Because September 11 was a direct consequence of our early failures to confront our enemies, our general response to the latest challenges should be even greater defiance. It is time to bring to fruition the president’s warning of nearly two years ago, that one is either with or against the terrorists. So Syria, Iran, and Saudi Arabia, from which our enemies (many now in Iraq) operate, must either close their borders, turn over terrorists, and join the ranks of civilization — or chose the side of barbarism and accept the terrible consequences of such a fatal decision. And for the short term, we must continue on course-employing counterinsurgency tactics to go after the terrorists in the field, accelerating the transfer of governance to Iraqis to increase their visibility and responsibility in the conflict and restoring infrastructure to Afghanistan and Iraq.
It is the American way and the nature of our media culture to exaggerate setbacks and ignore successes. Thus even as our television screens seem to be overcome by panic and fear, high-ranking Baathists continue to be arrested in Iraq, terrorists find themselves stymied in achieving another 9/11, and the reconstruction of Iraq continues.
Our real problem?
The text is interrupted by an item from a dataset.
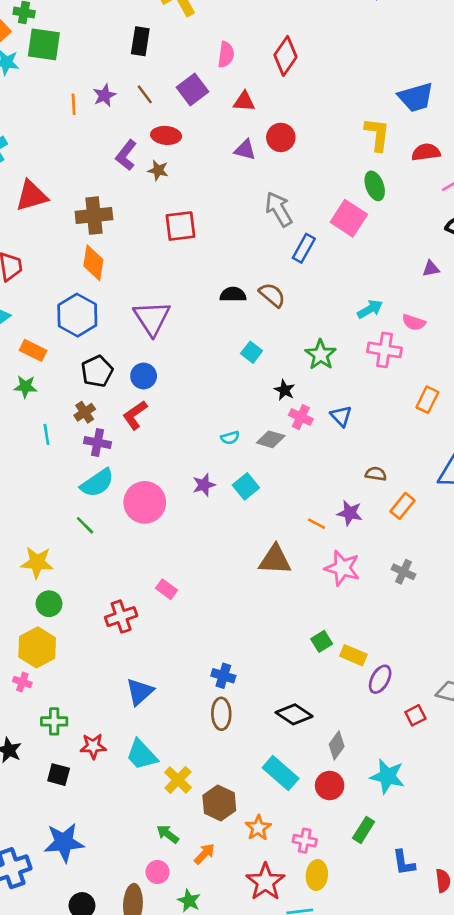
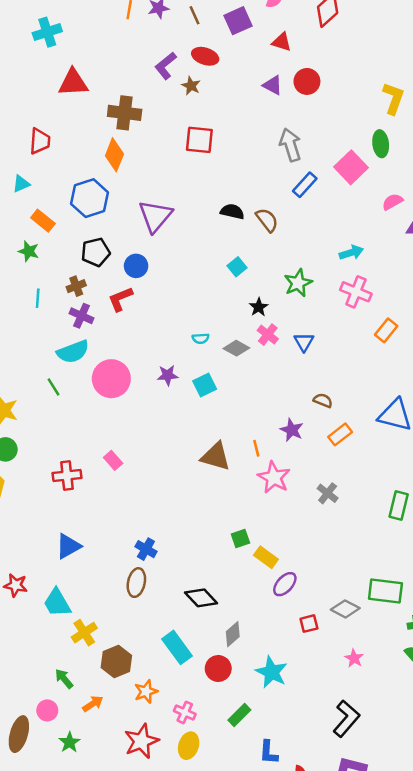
pink semicircle: (414, 322) -> (393, 202), moved, turned 120
orange rectangle: (427, 400) -> (386, 330), moved
orange line: (316, 524) -> (256, 448), moved, turned 35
We must shed our complacency that has habitually arisen after the absence of another 9/11 attack in the United States, and the rapid victories in Afghanistan and Iraq, and press on. Either the Middle East will be a breeding ground for terrorists and rogue regimes that threaten sober nations and peoples the world over, from Manhattan to Jerusalem, or it will desist and join the rest of the world. It really is as simple as that.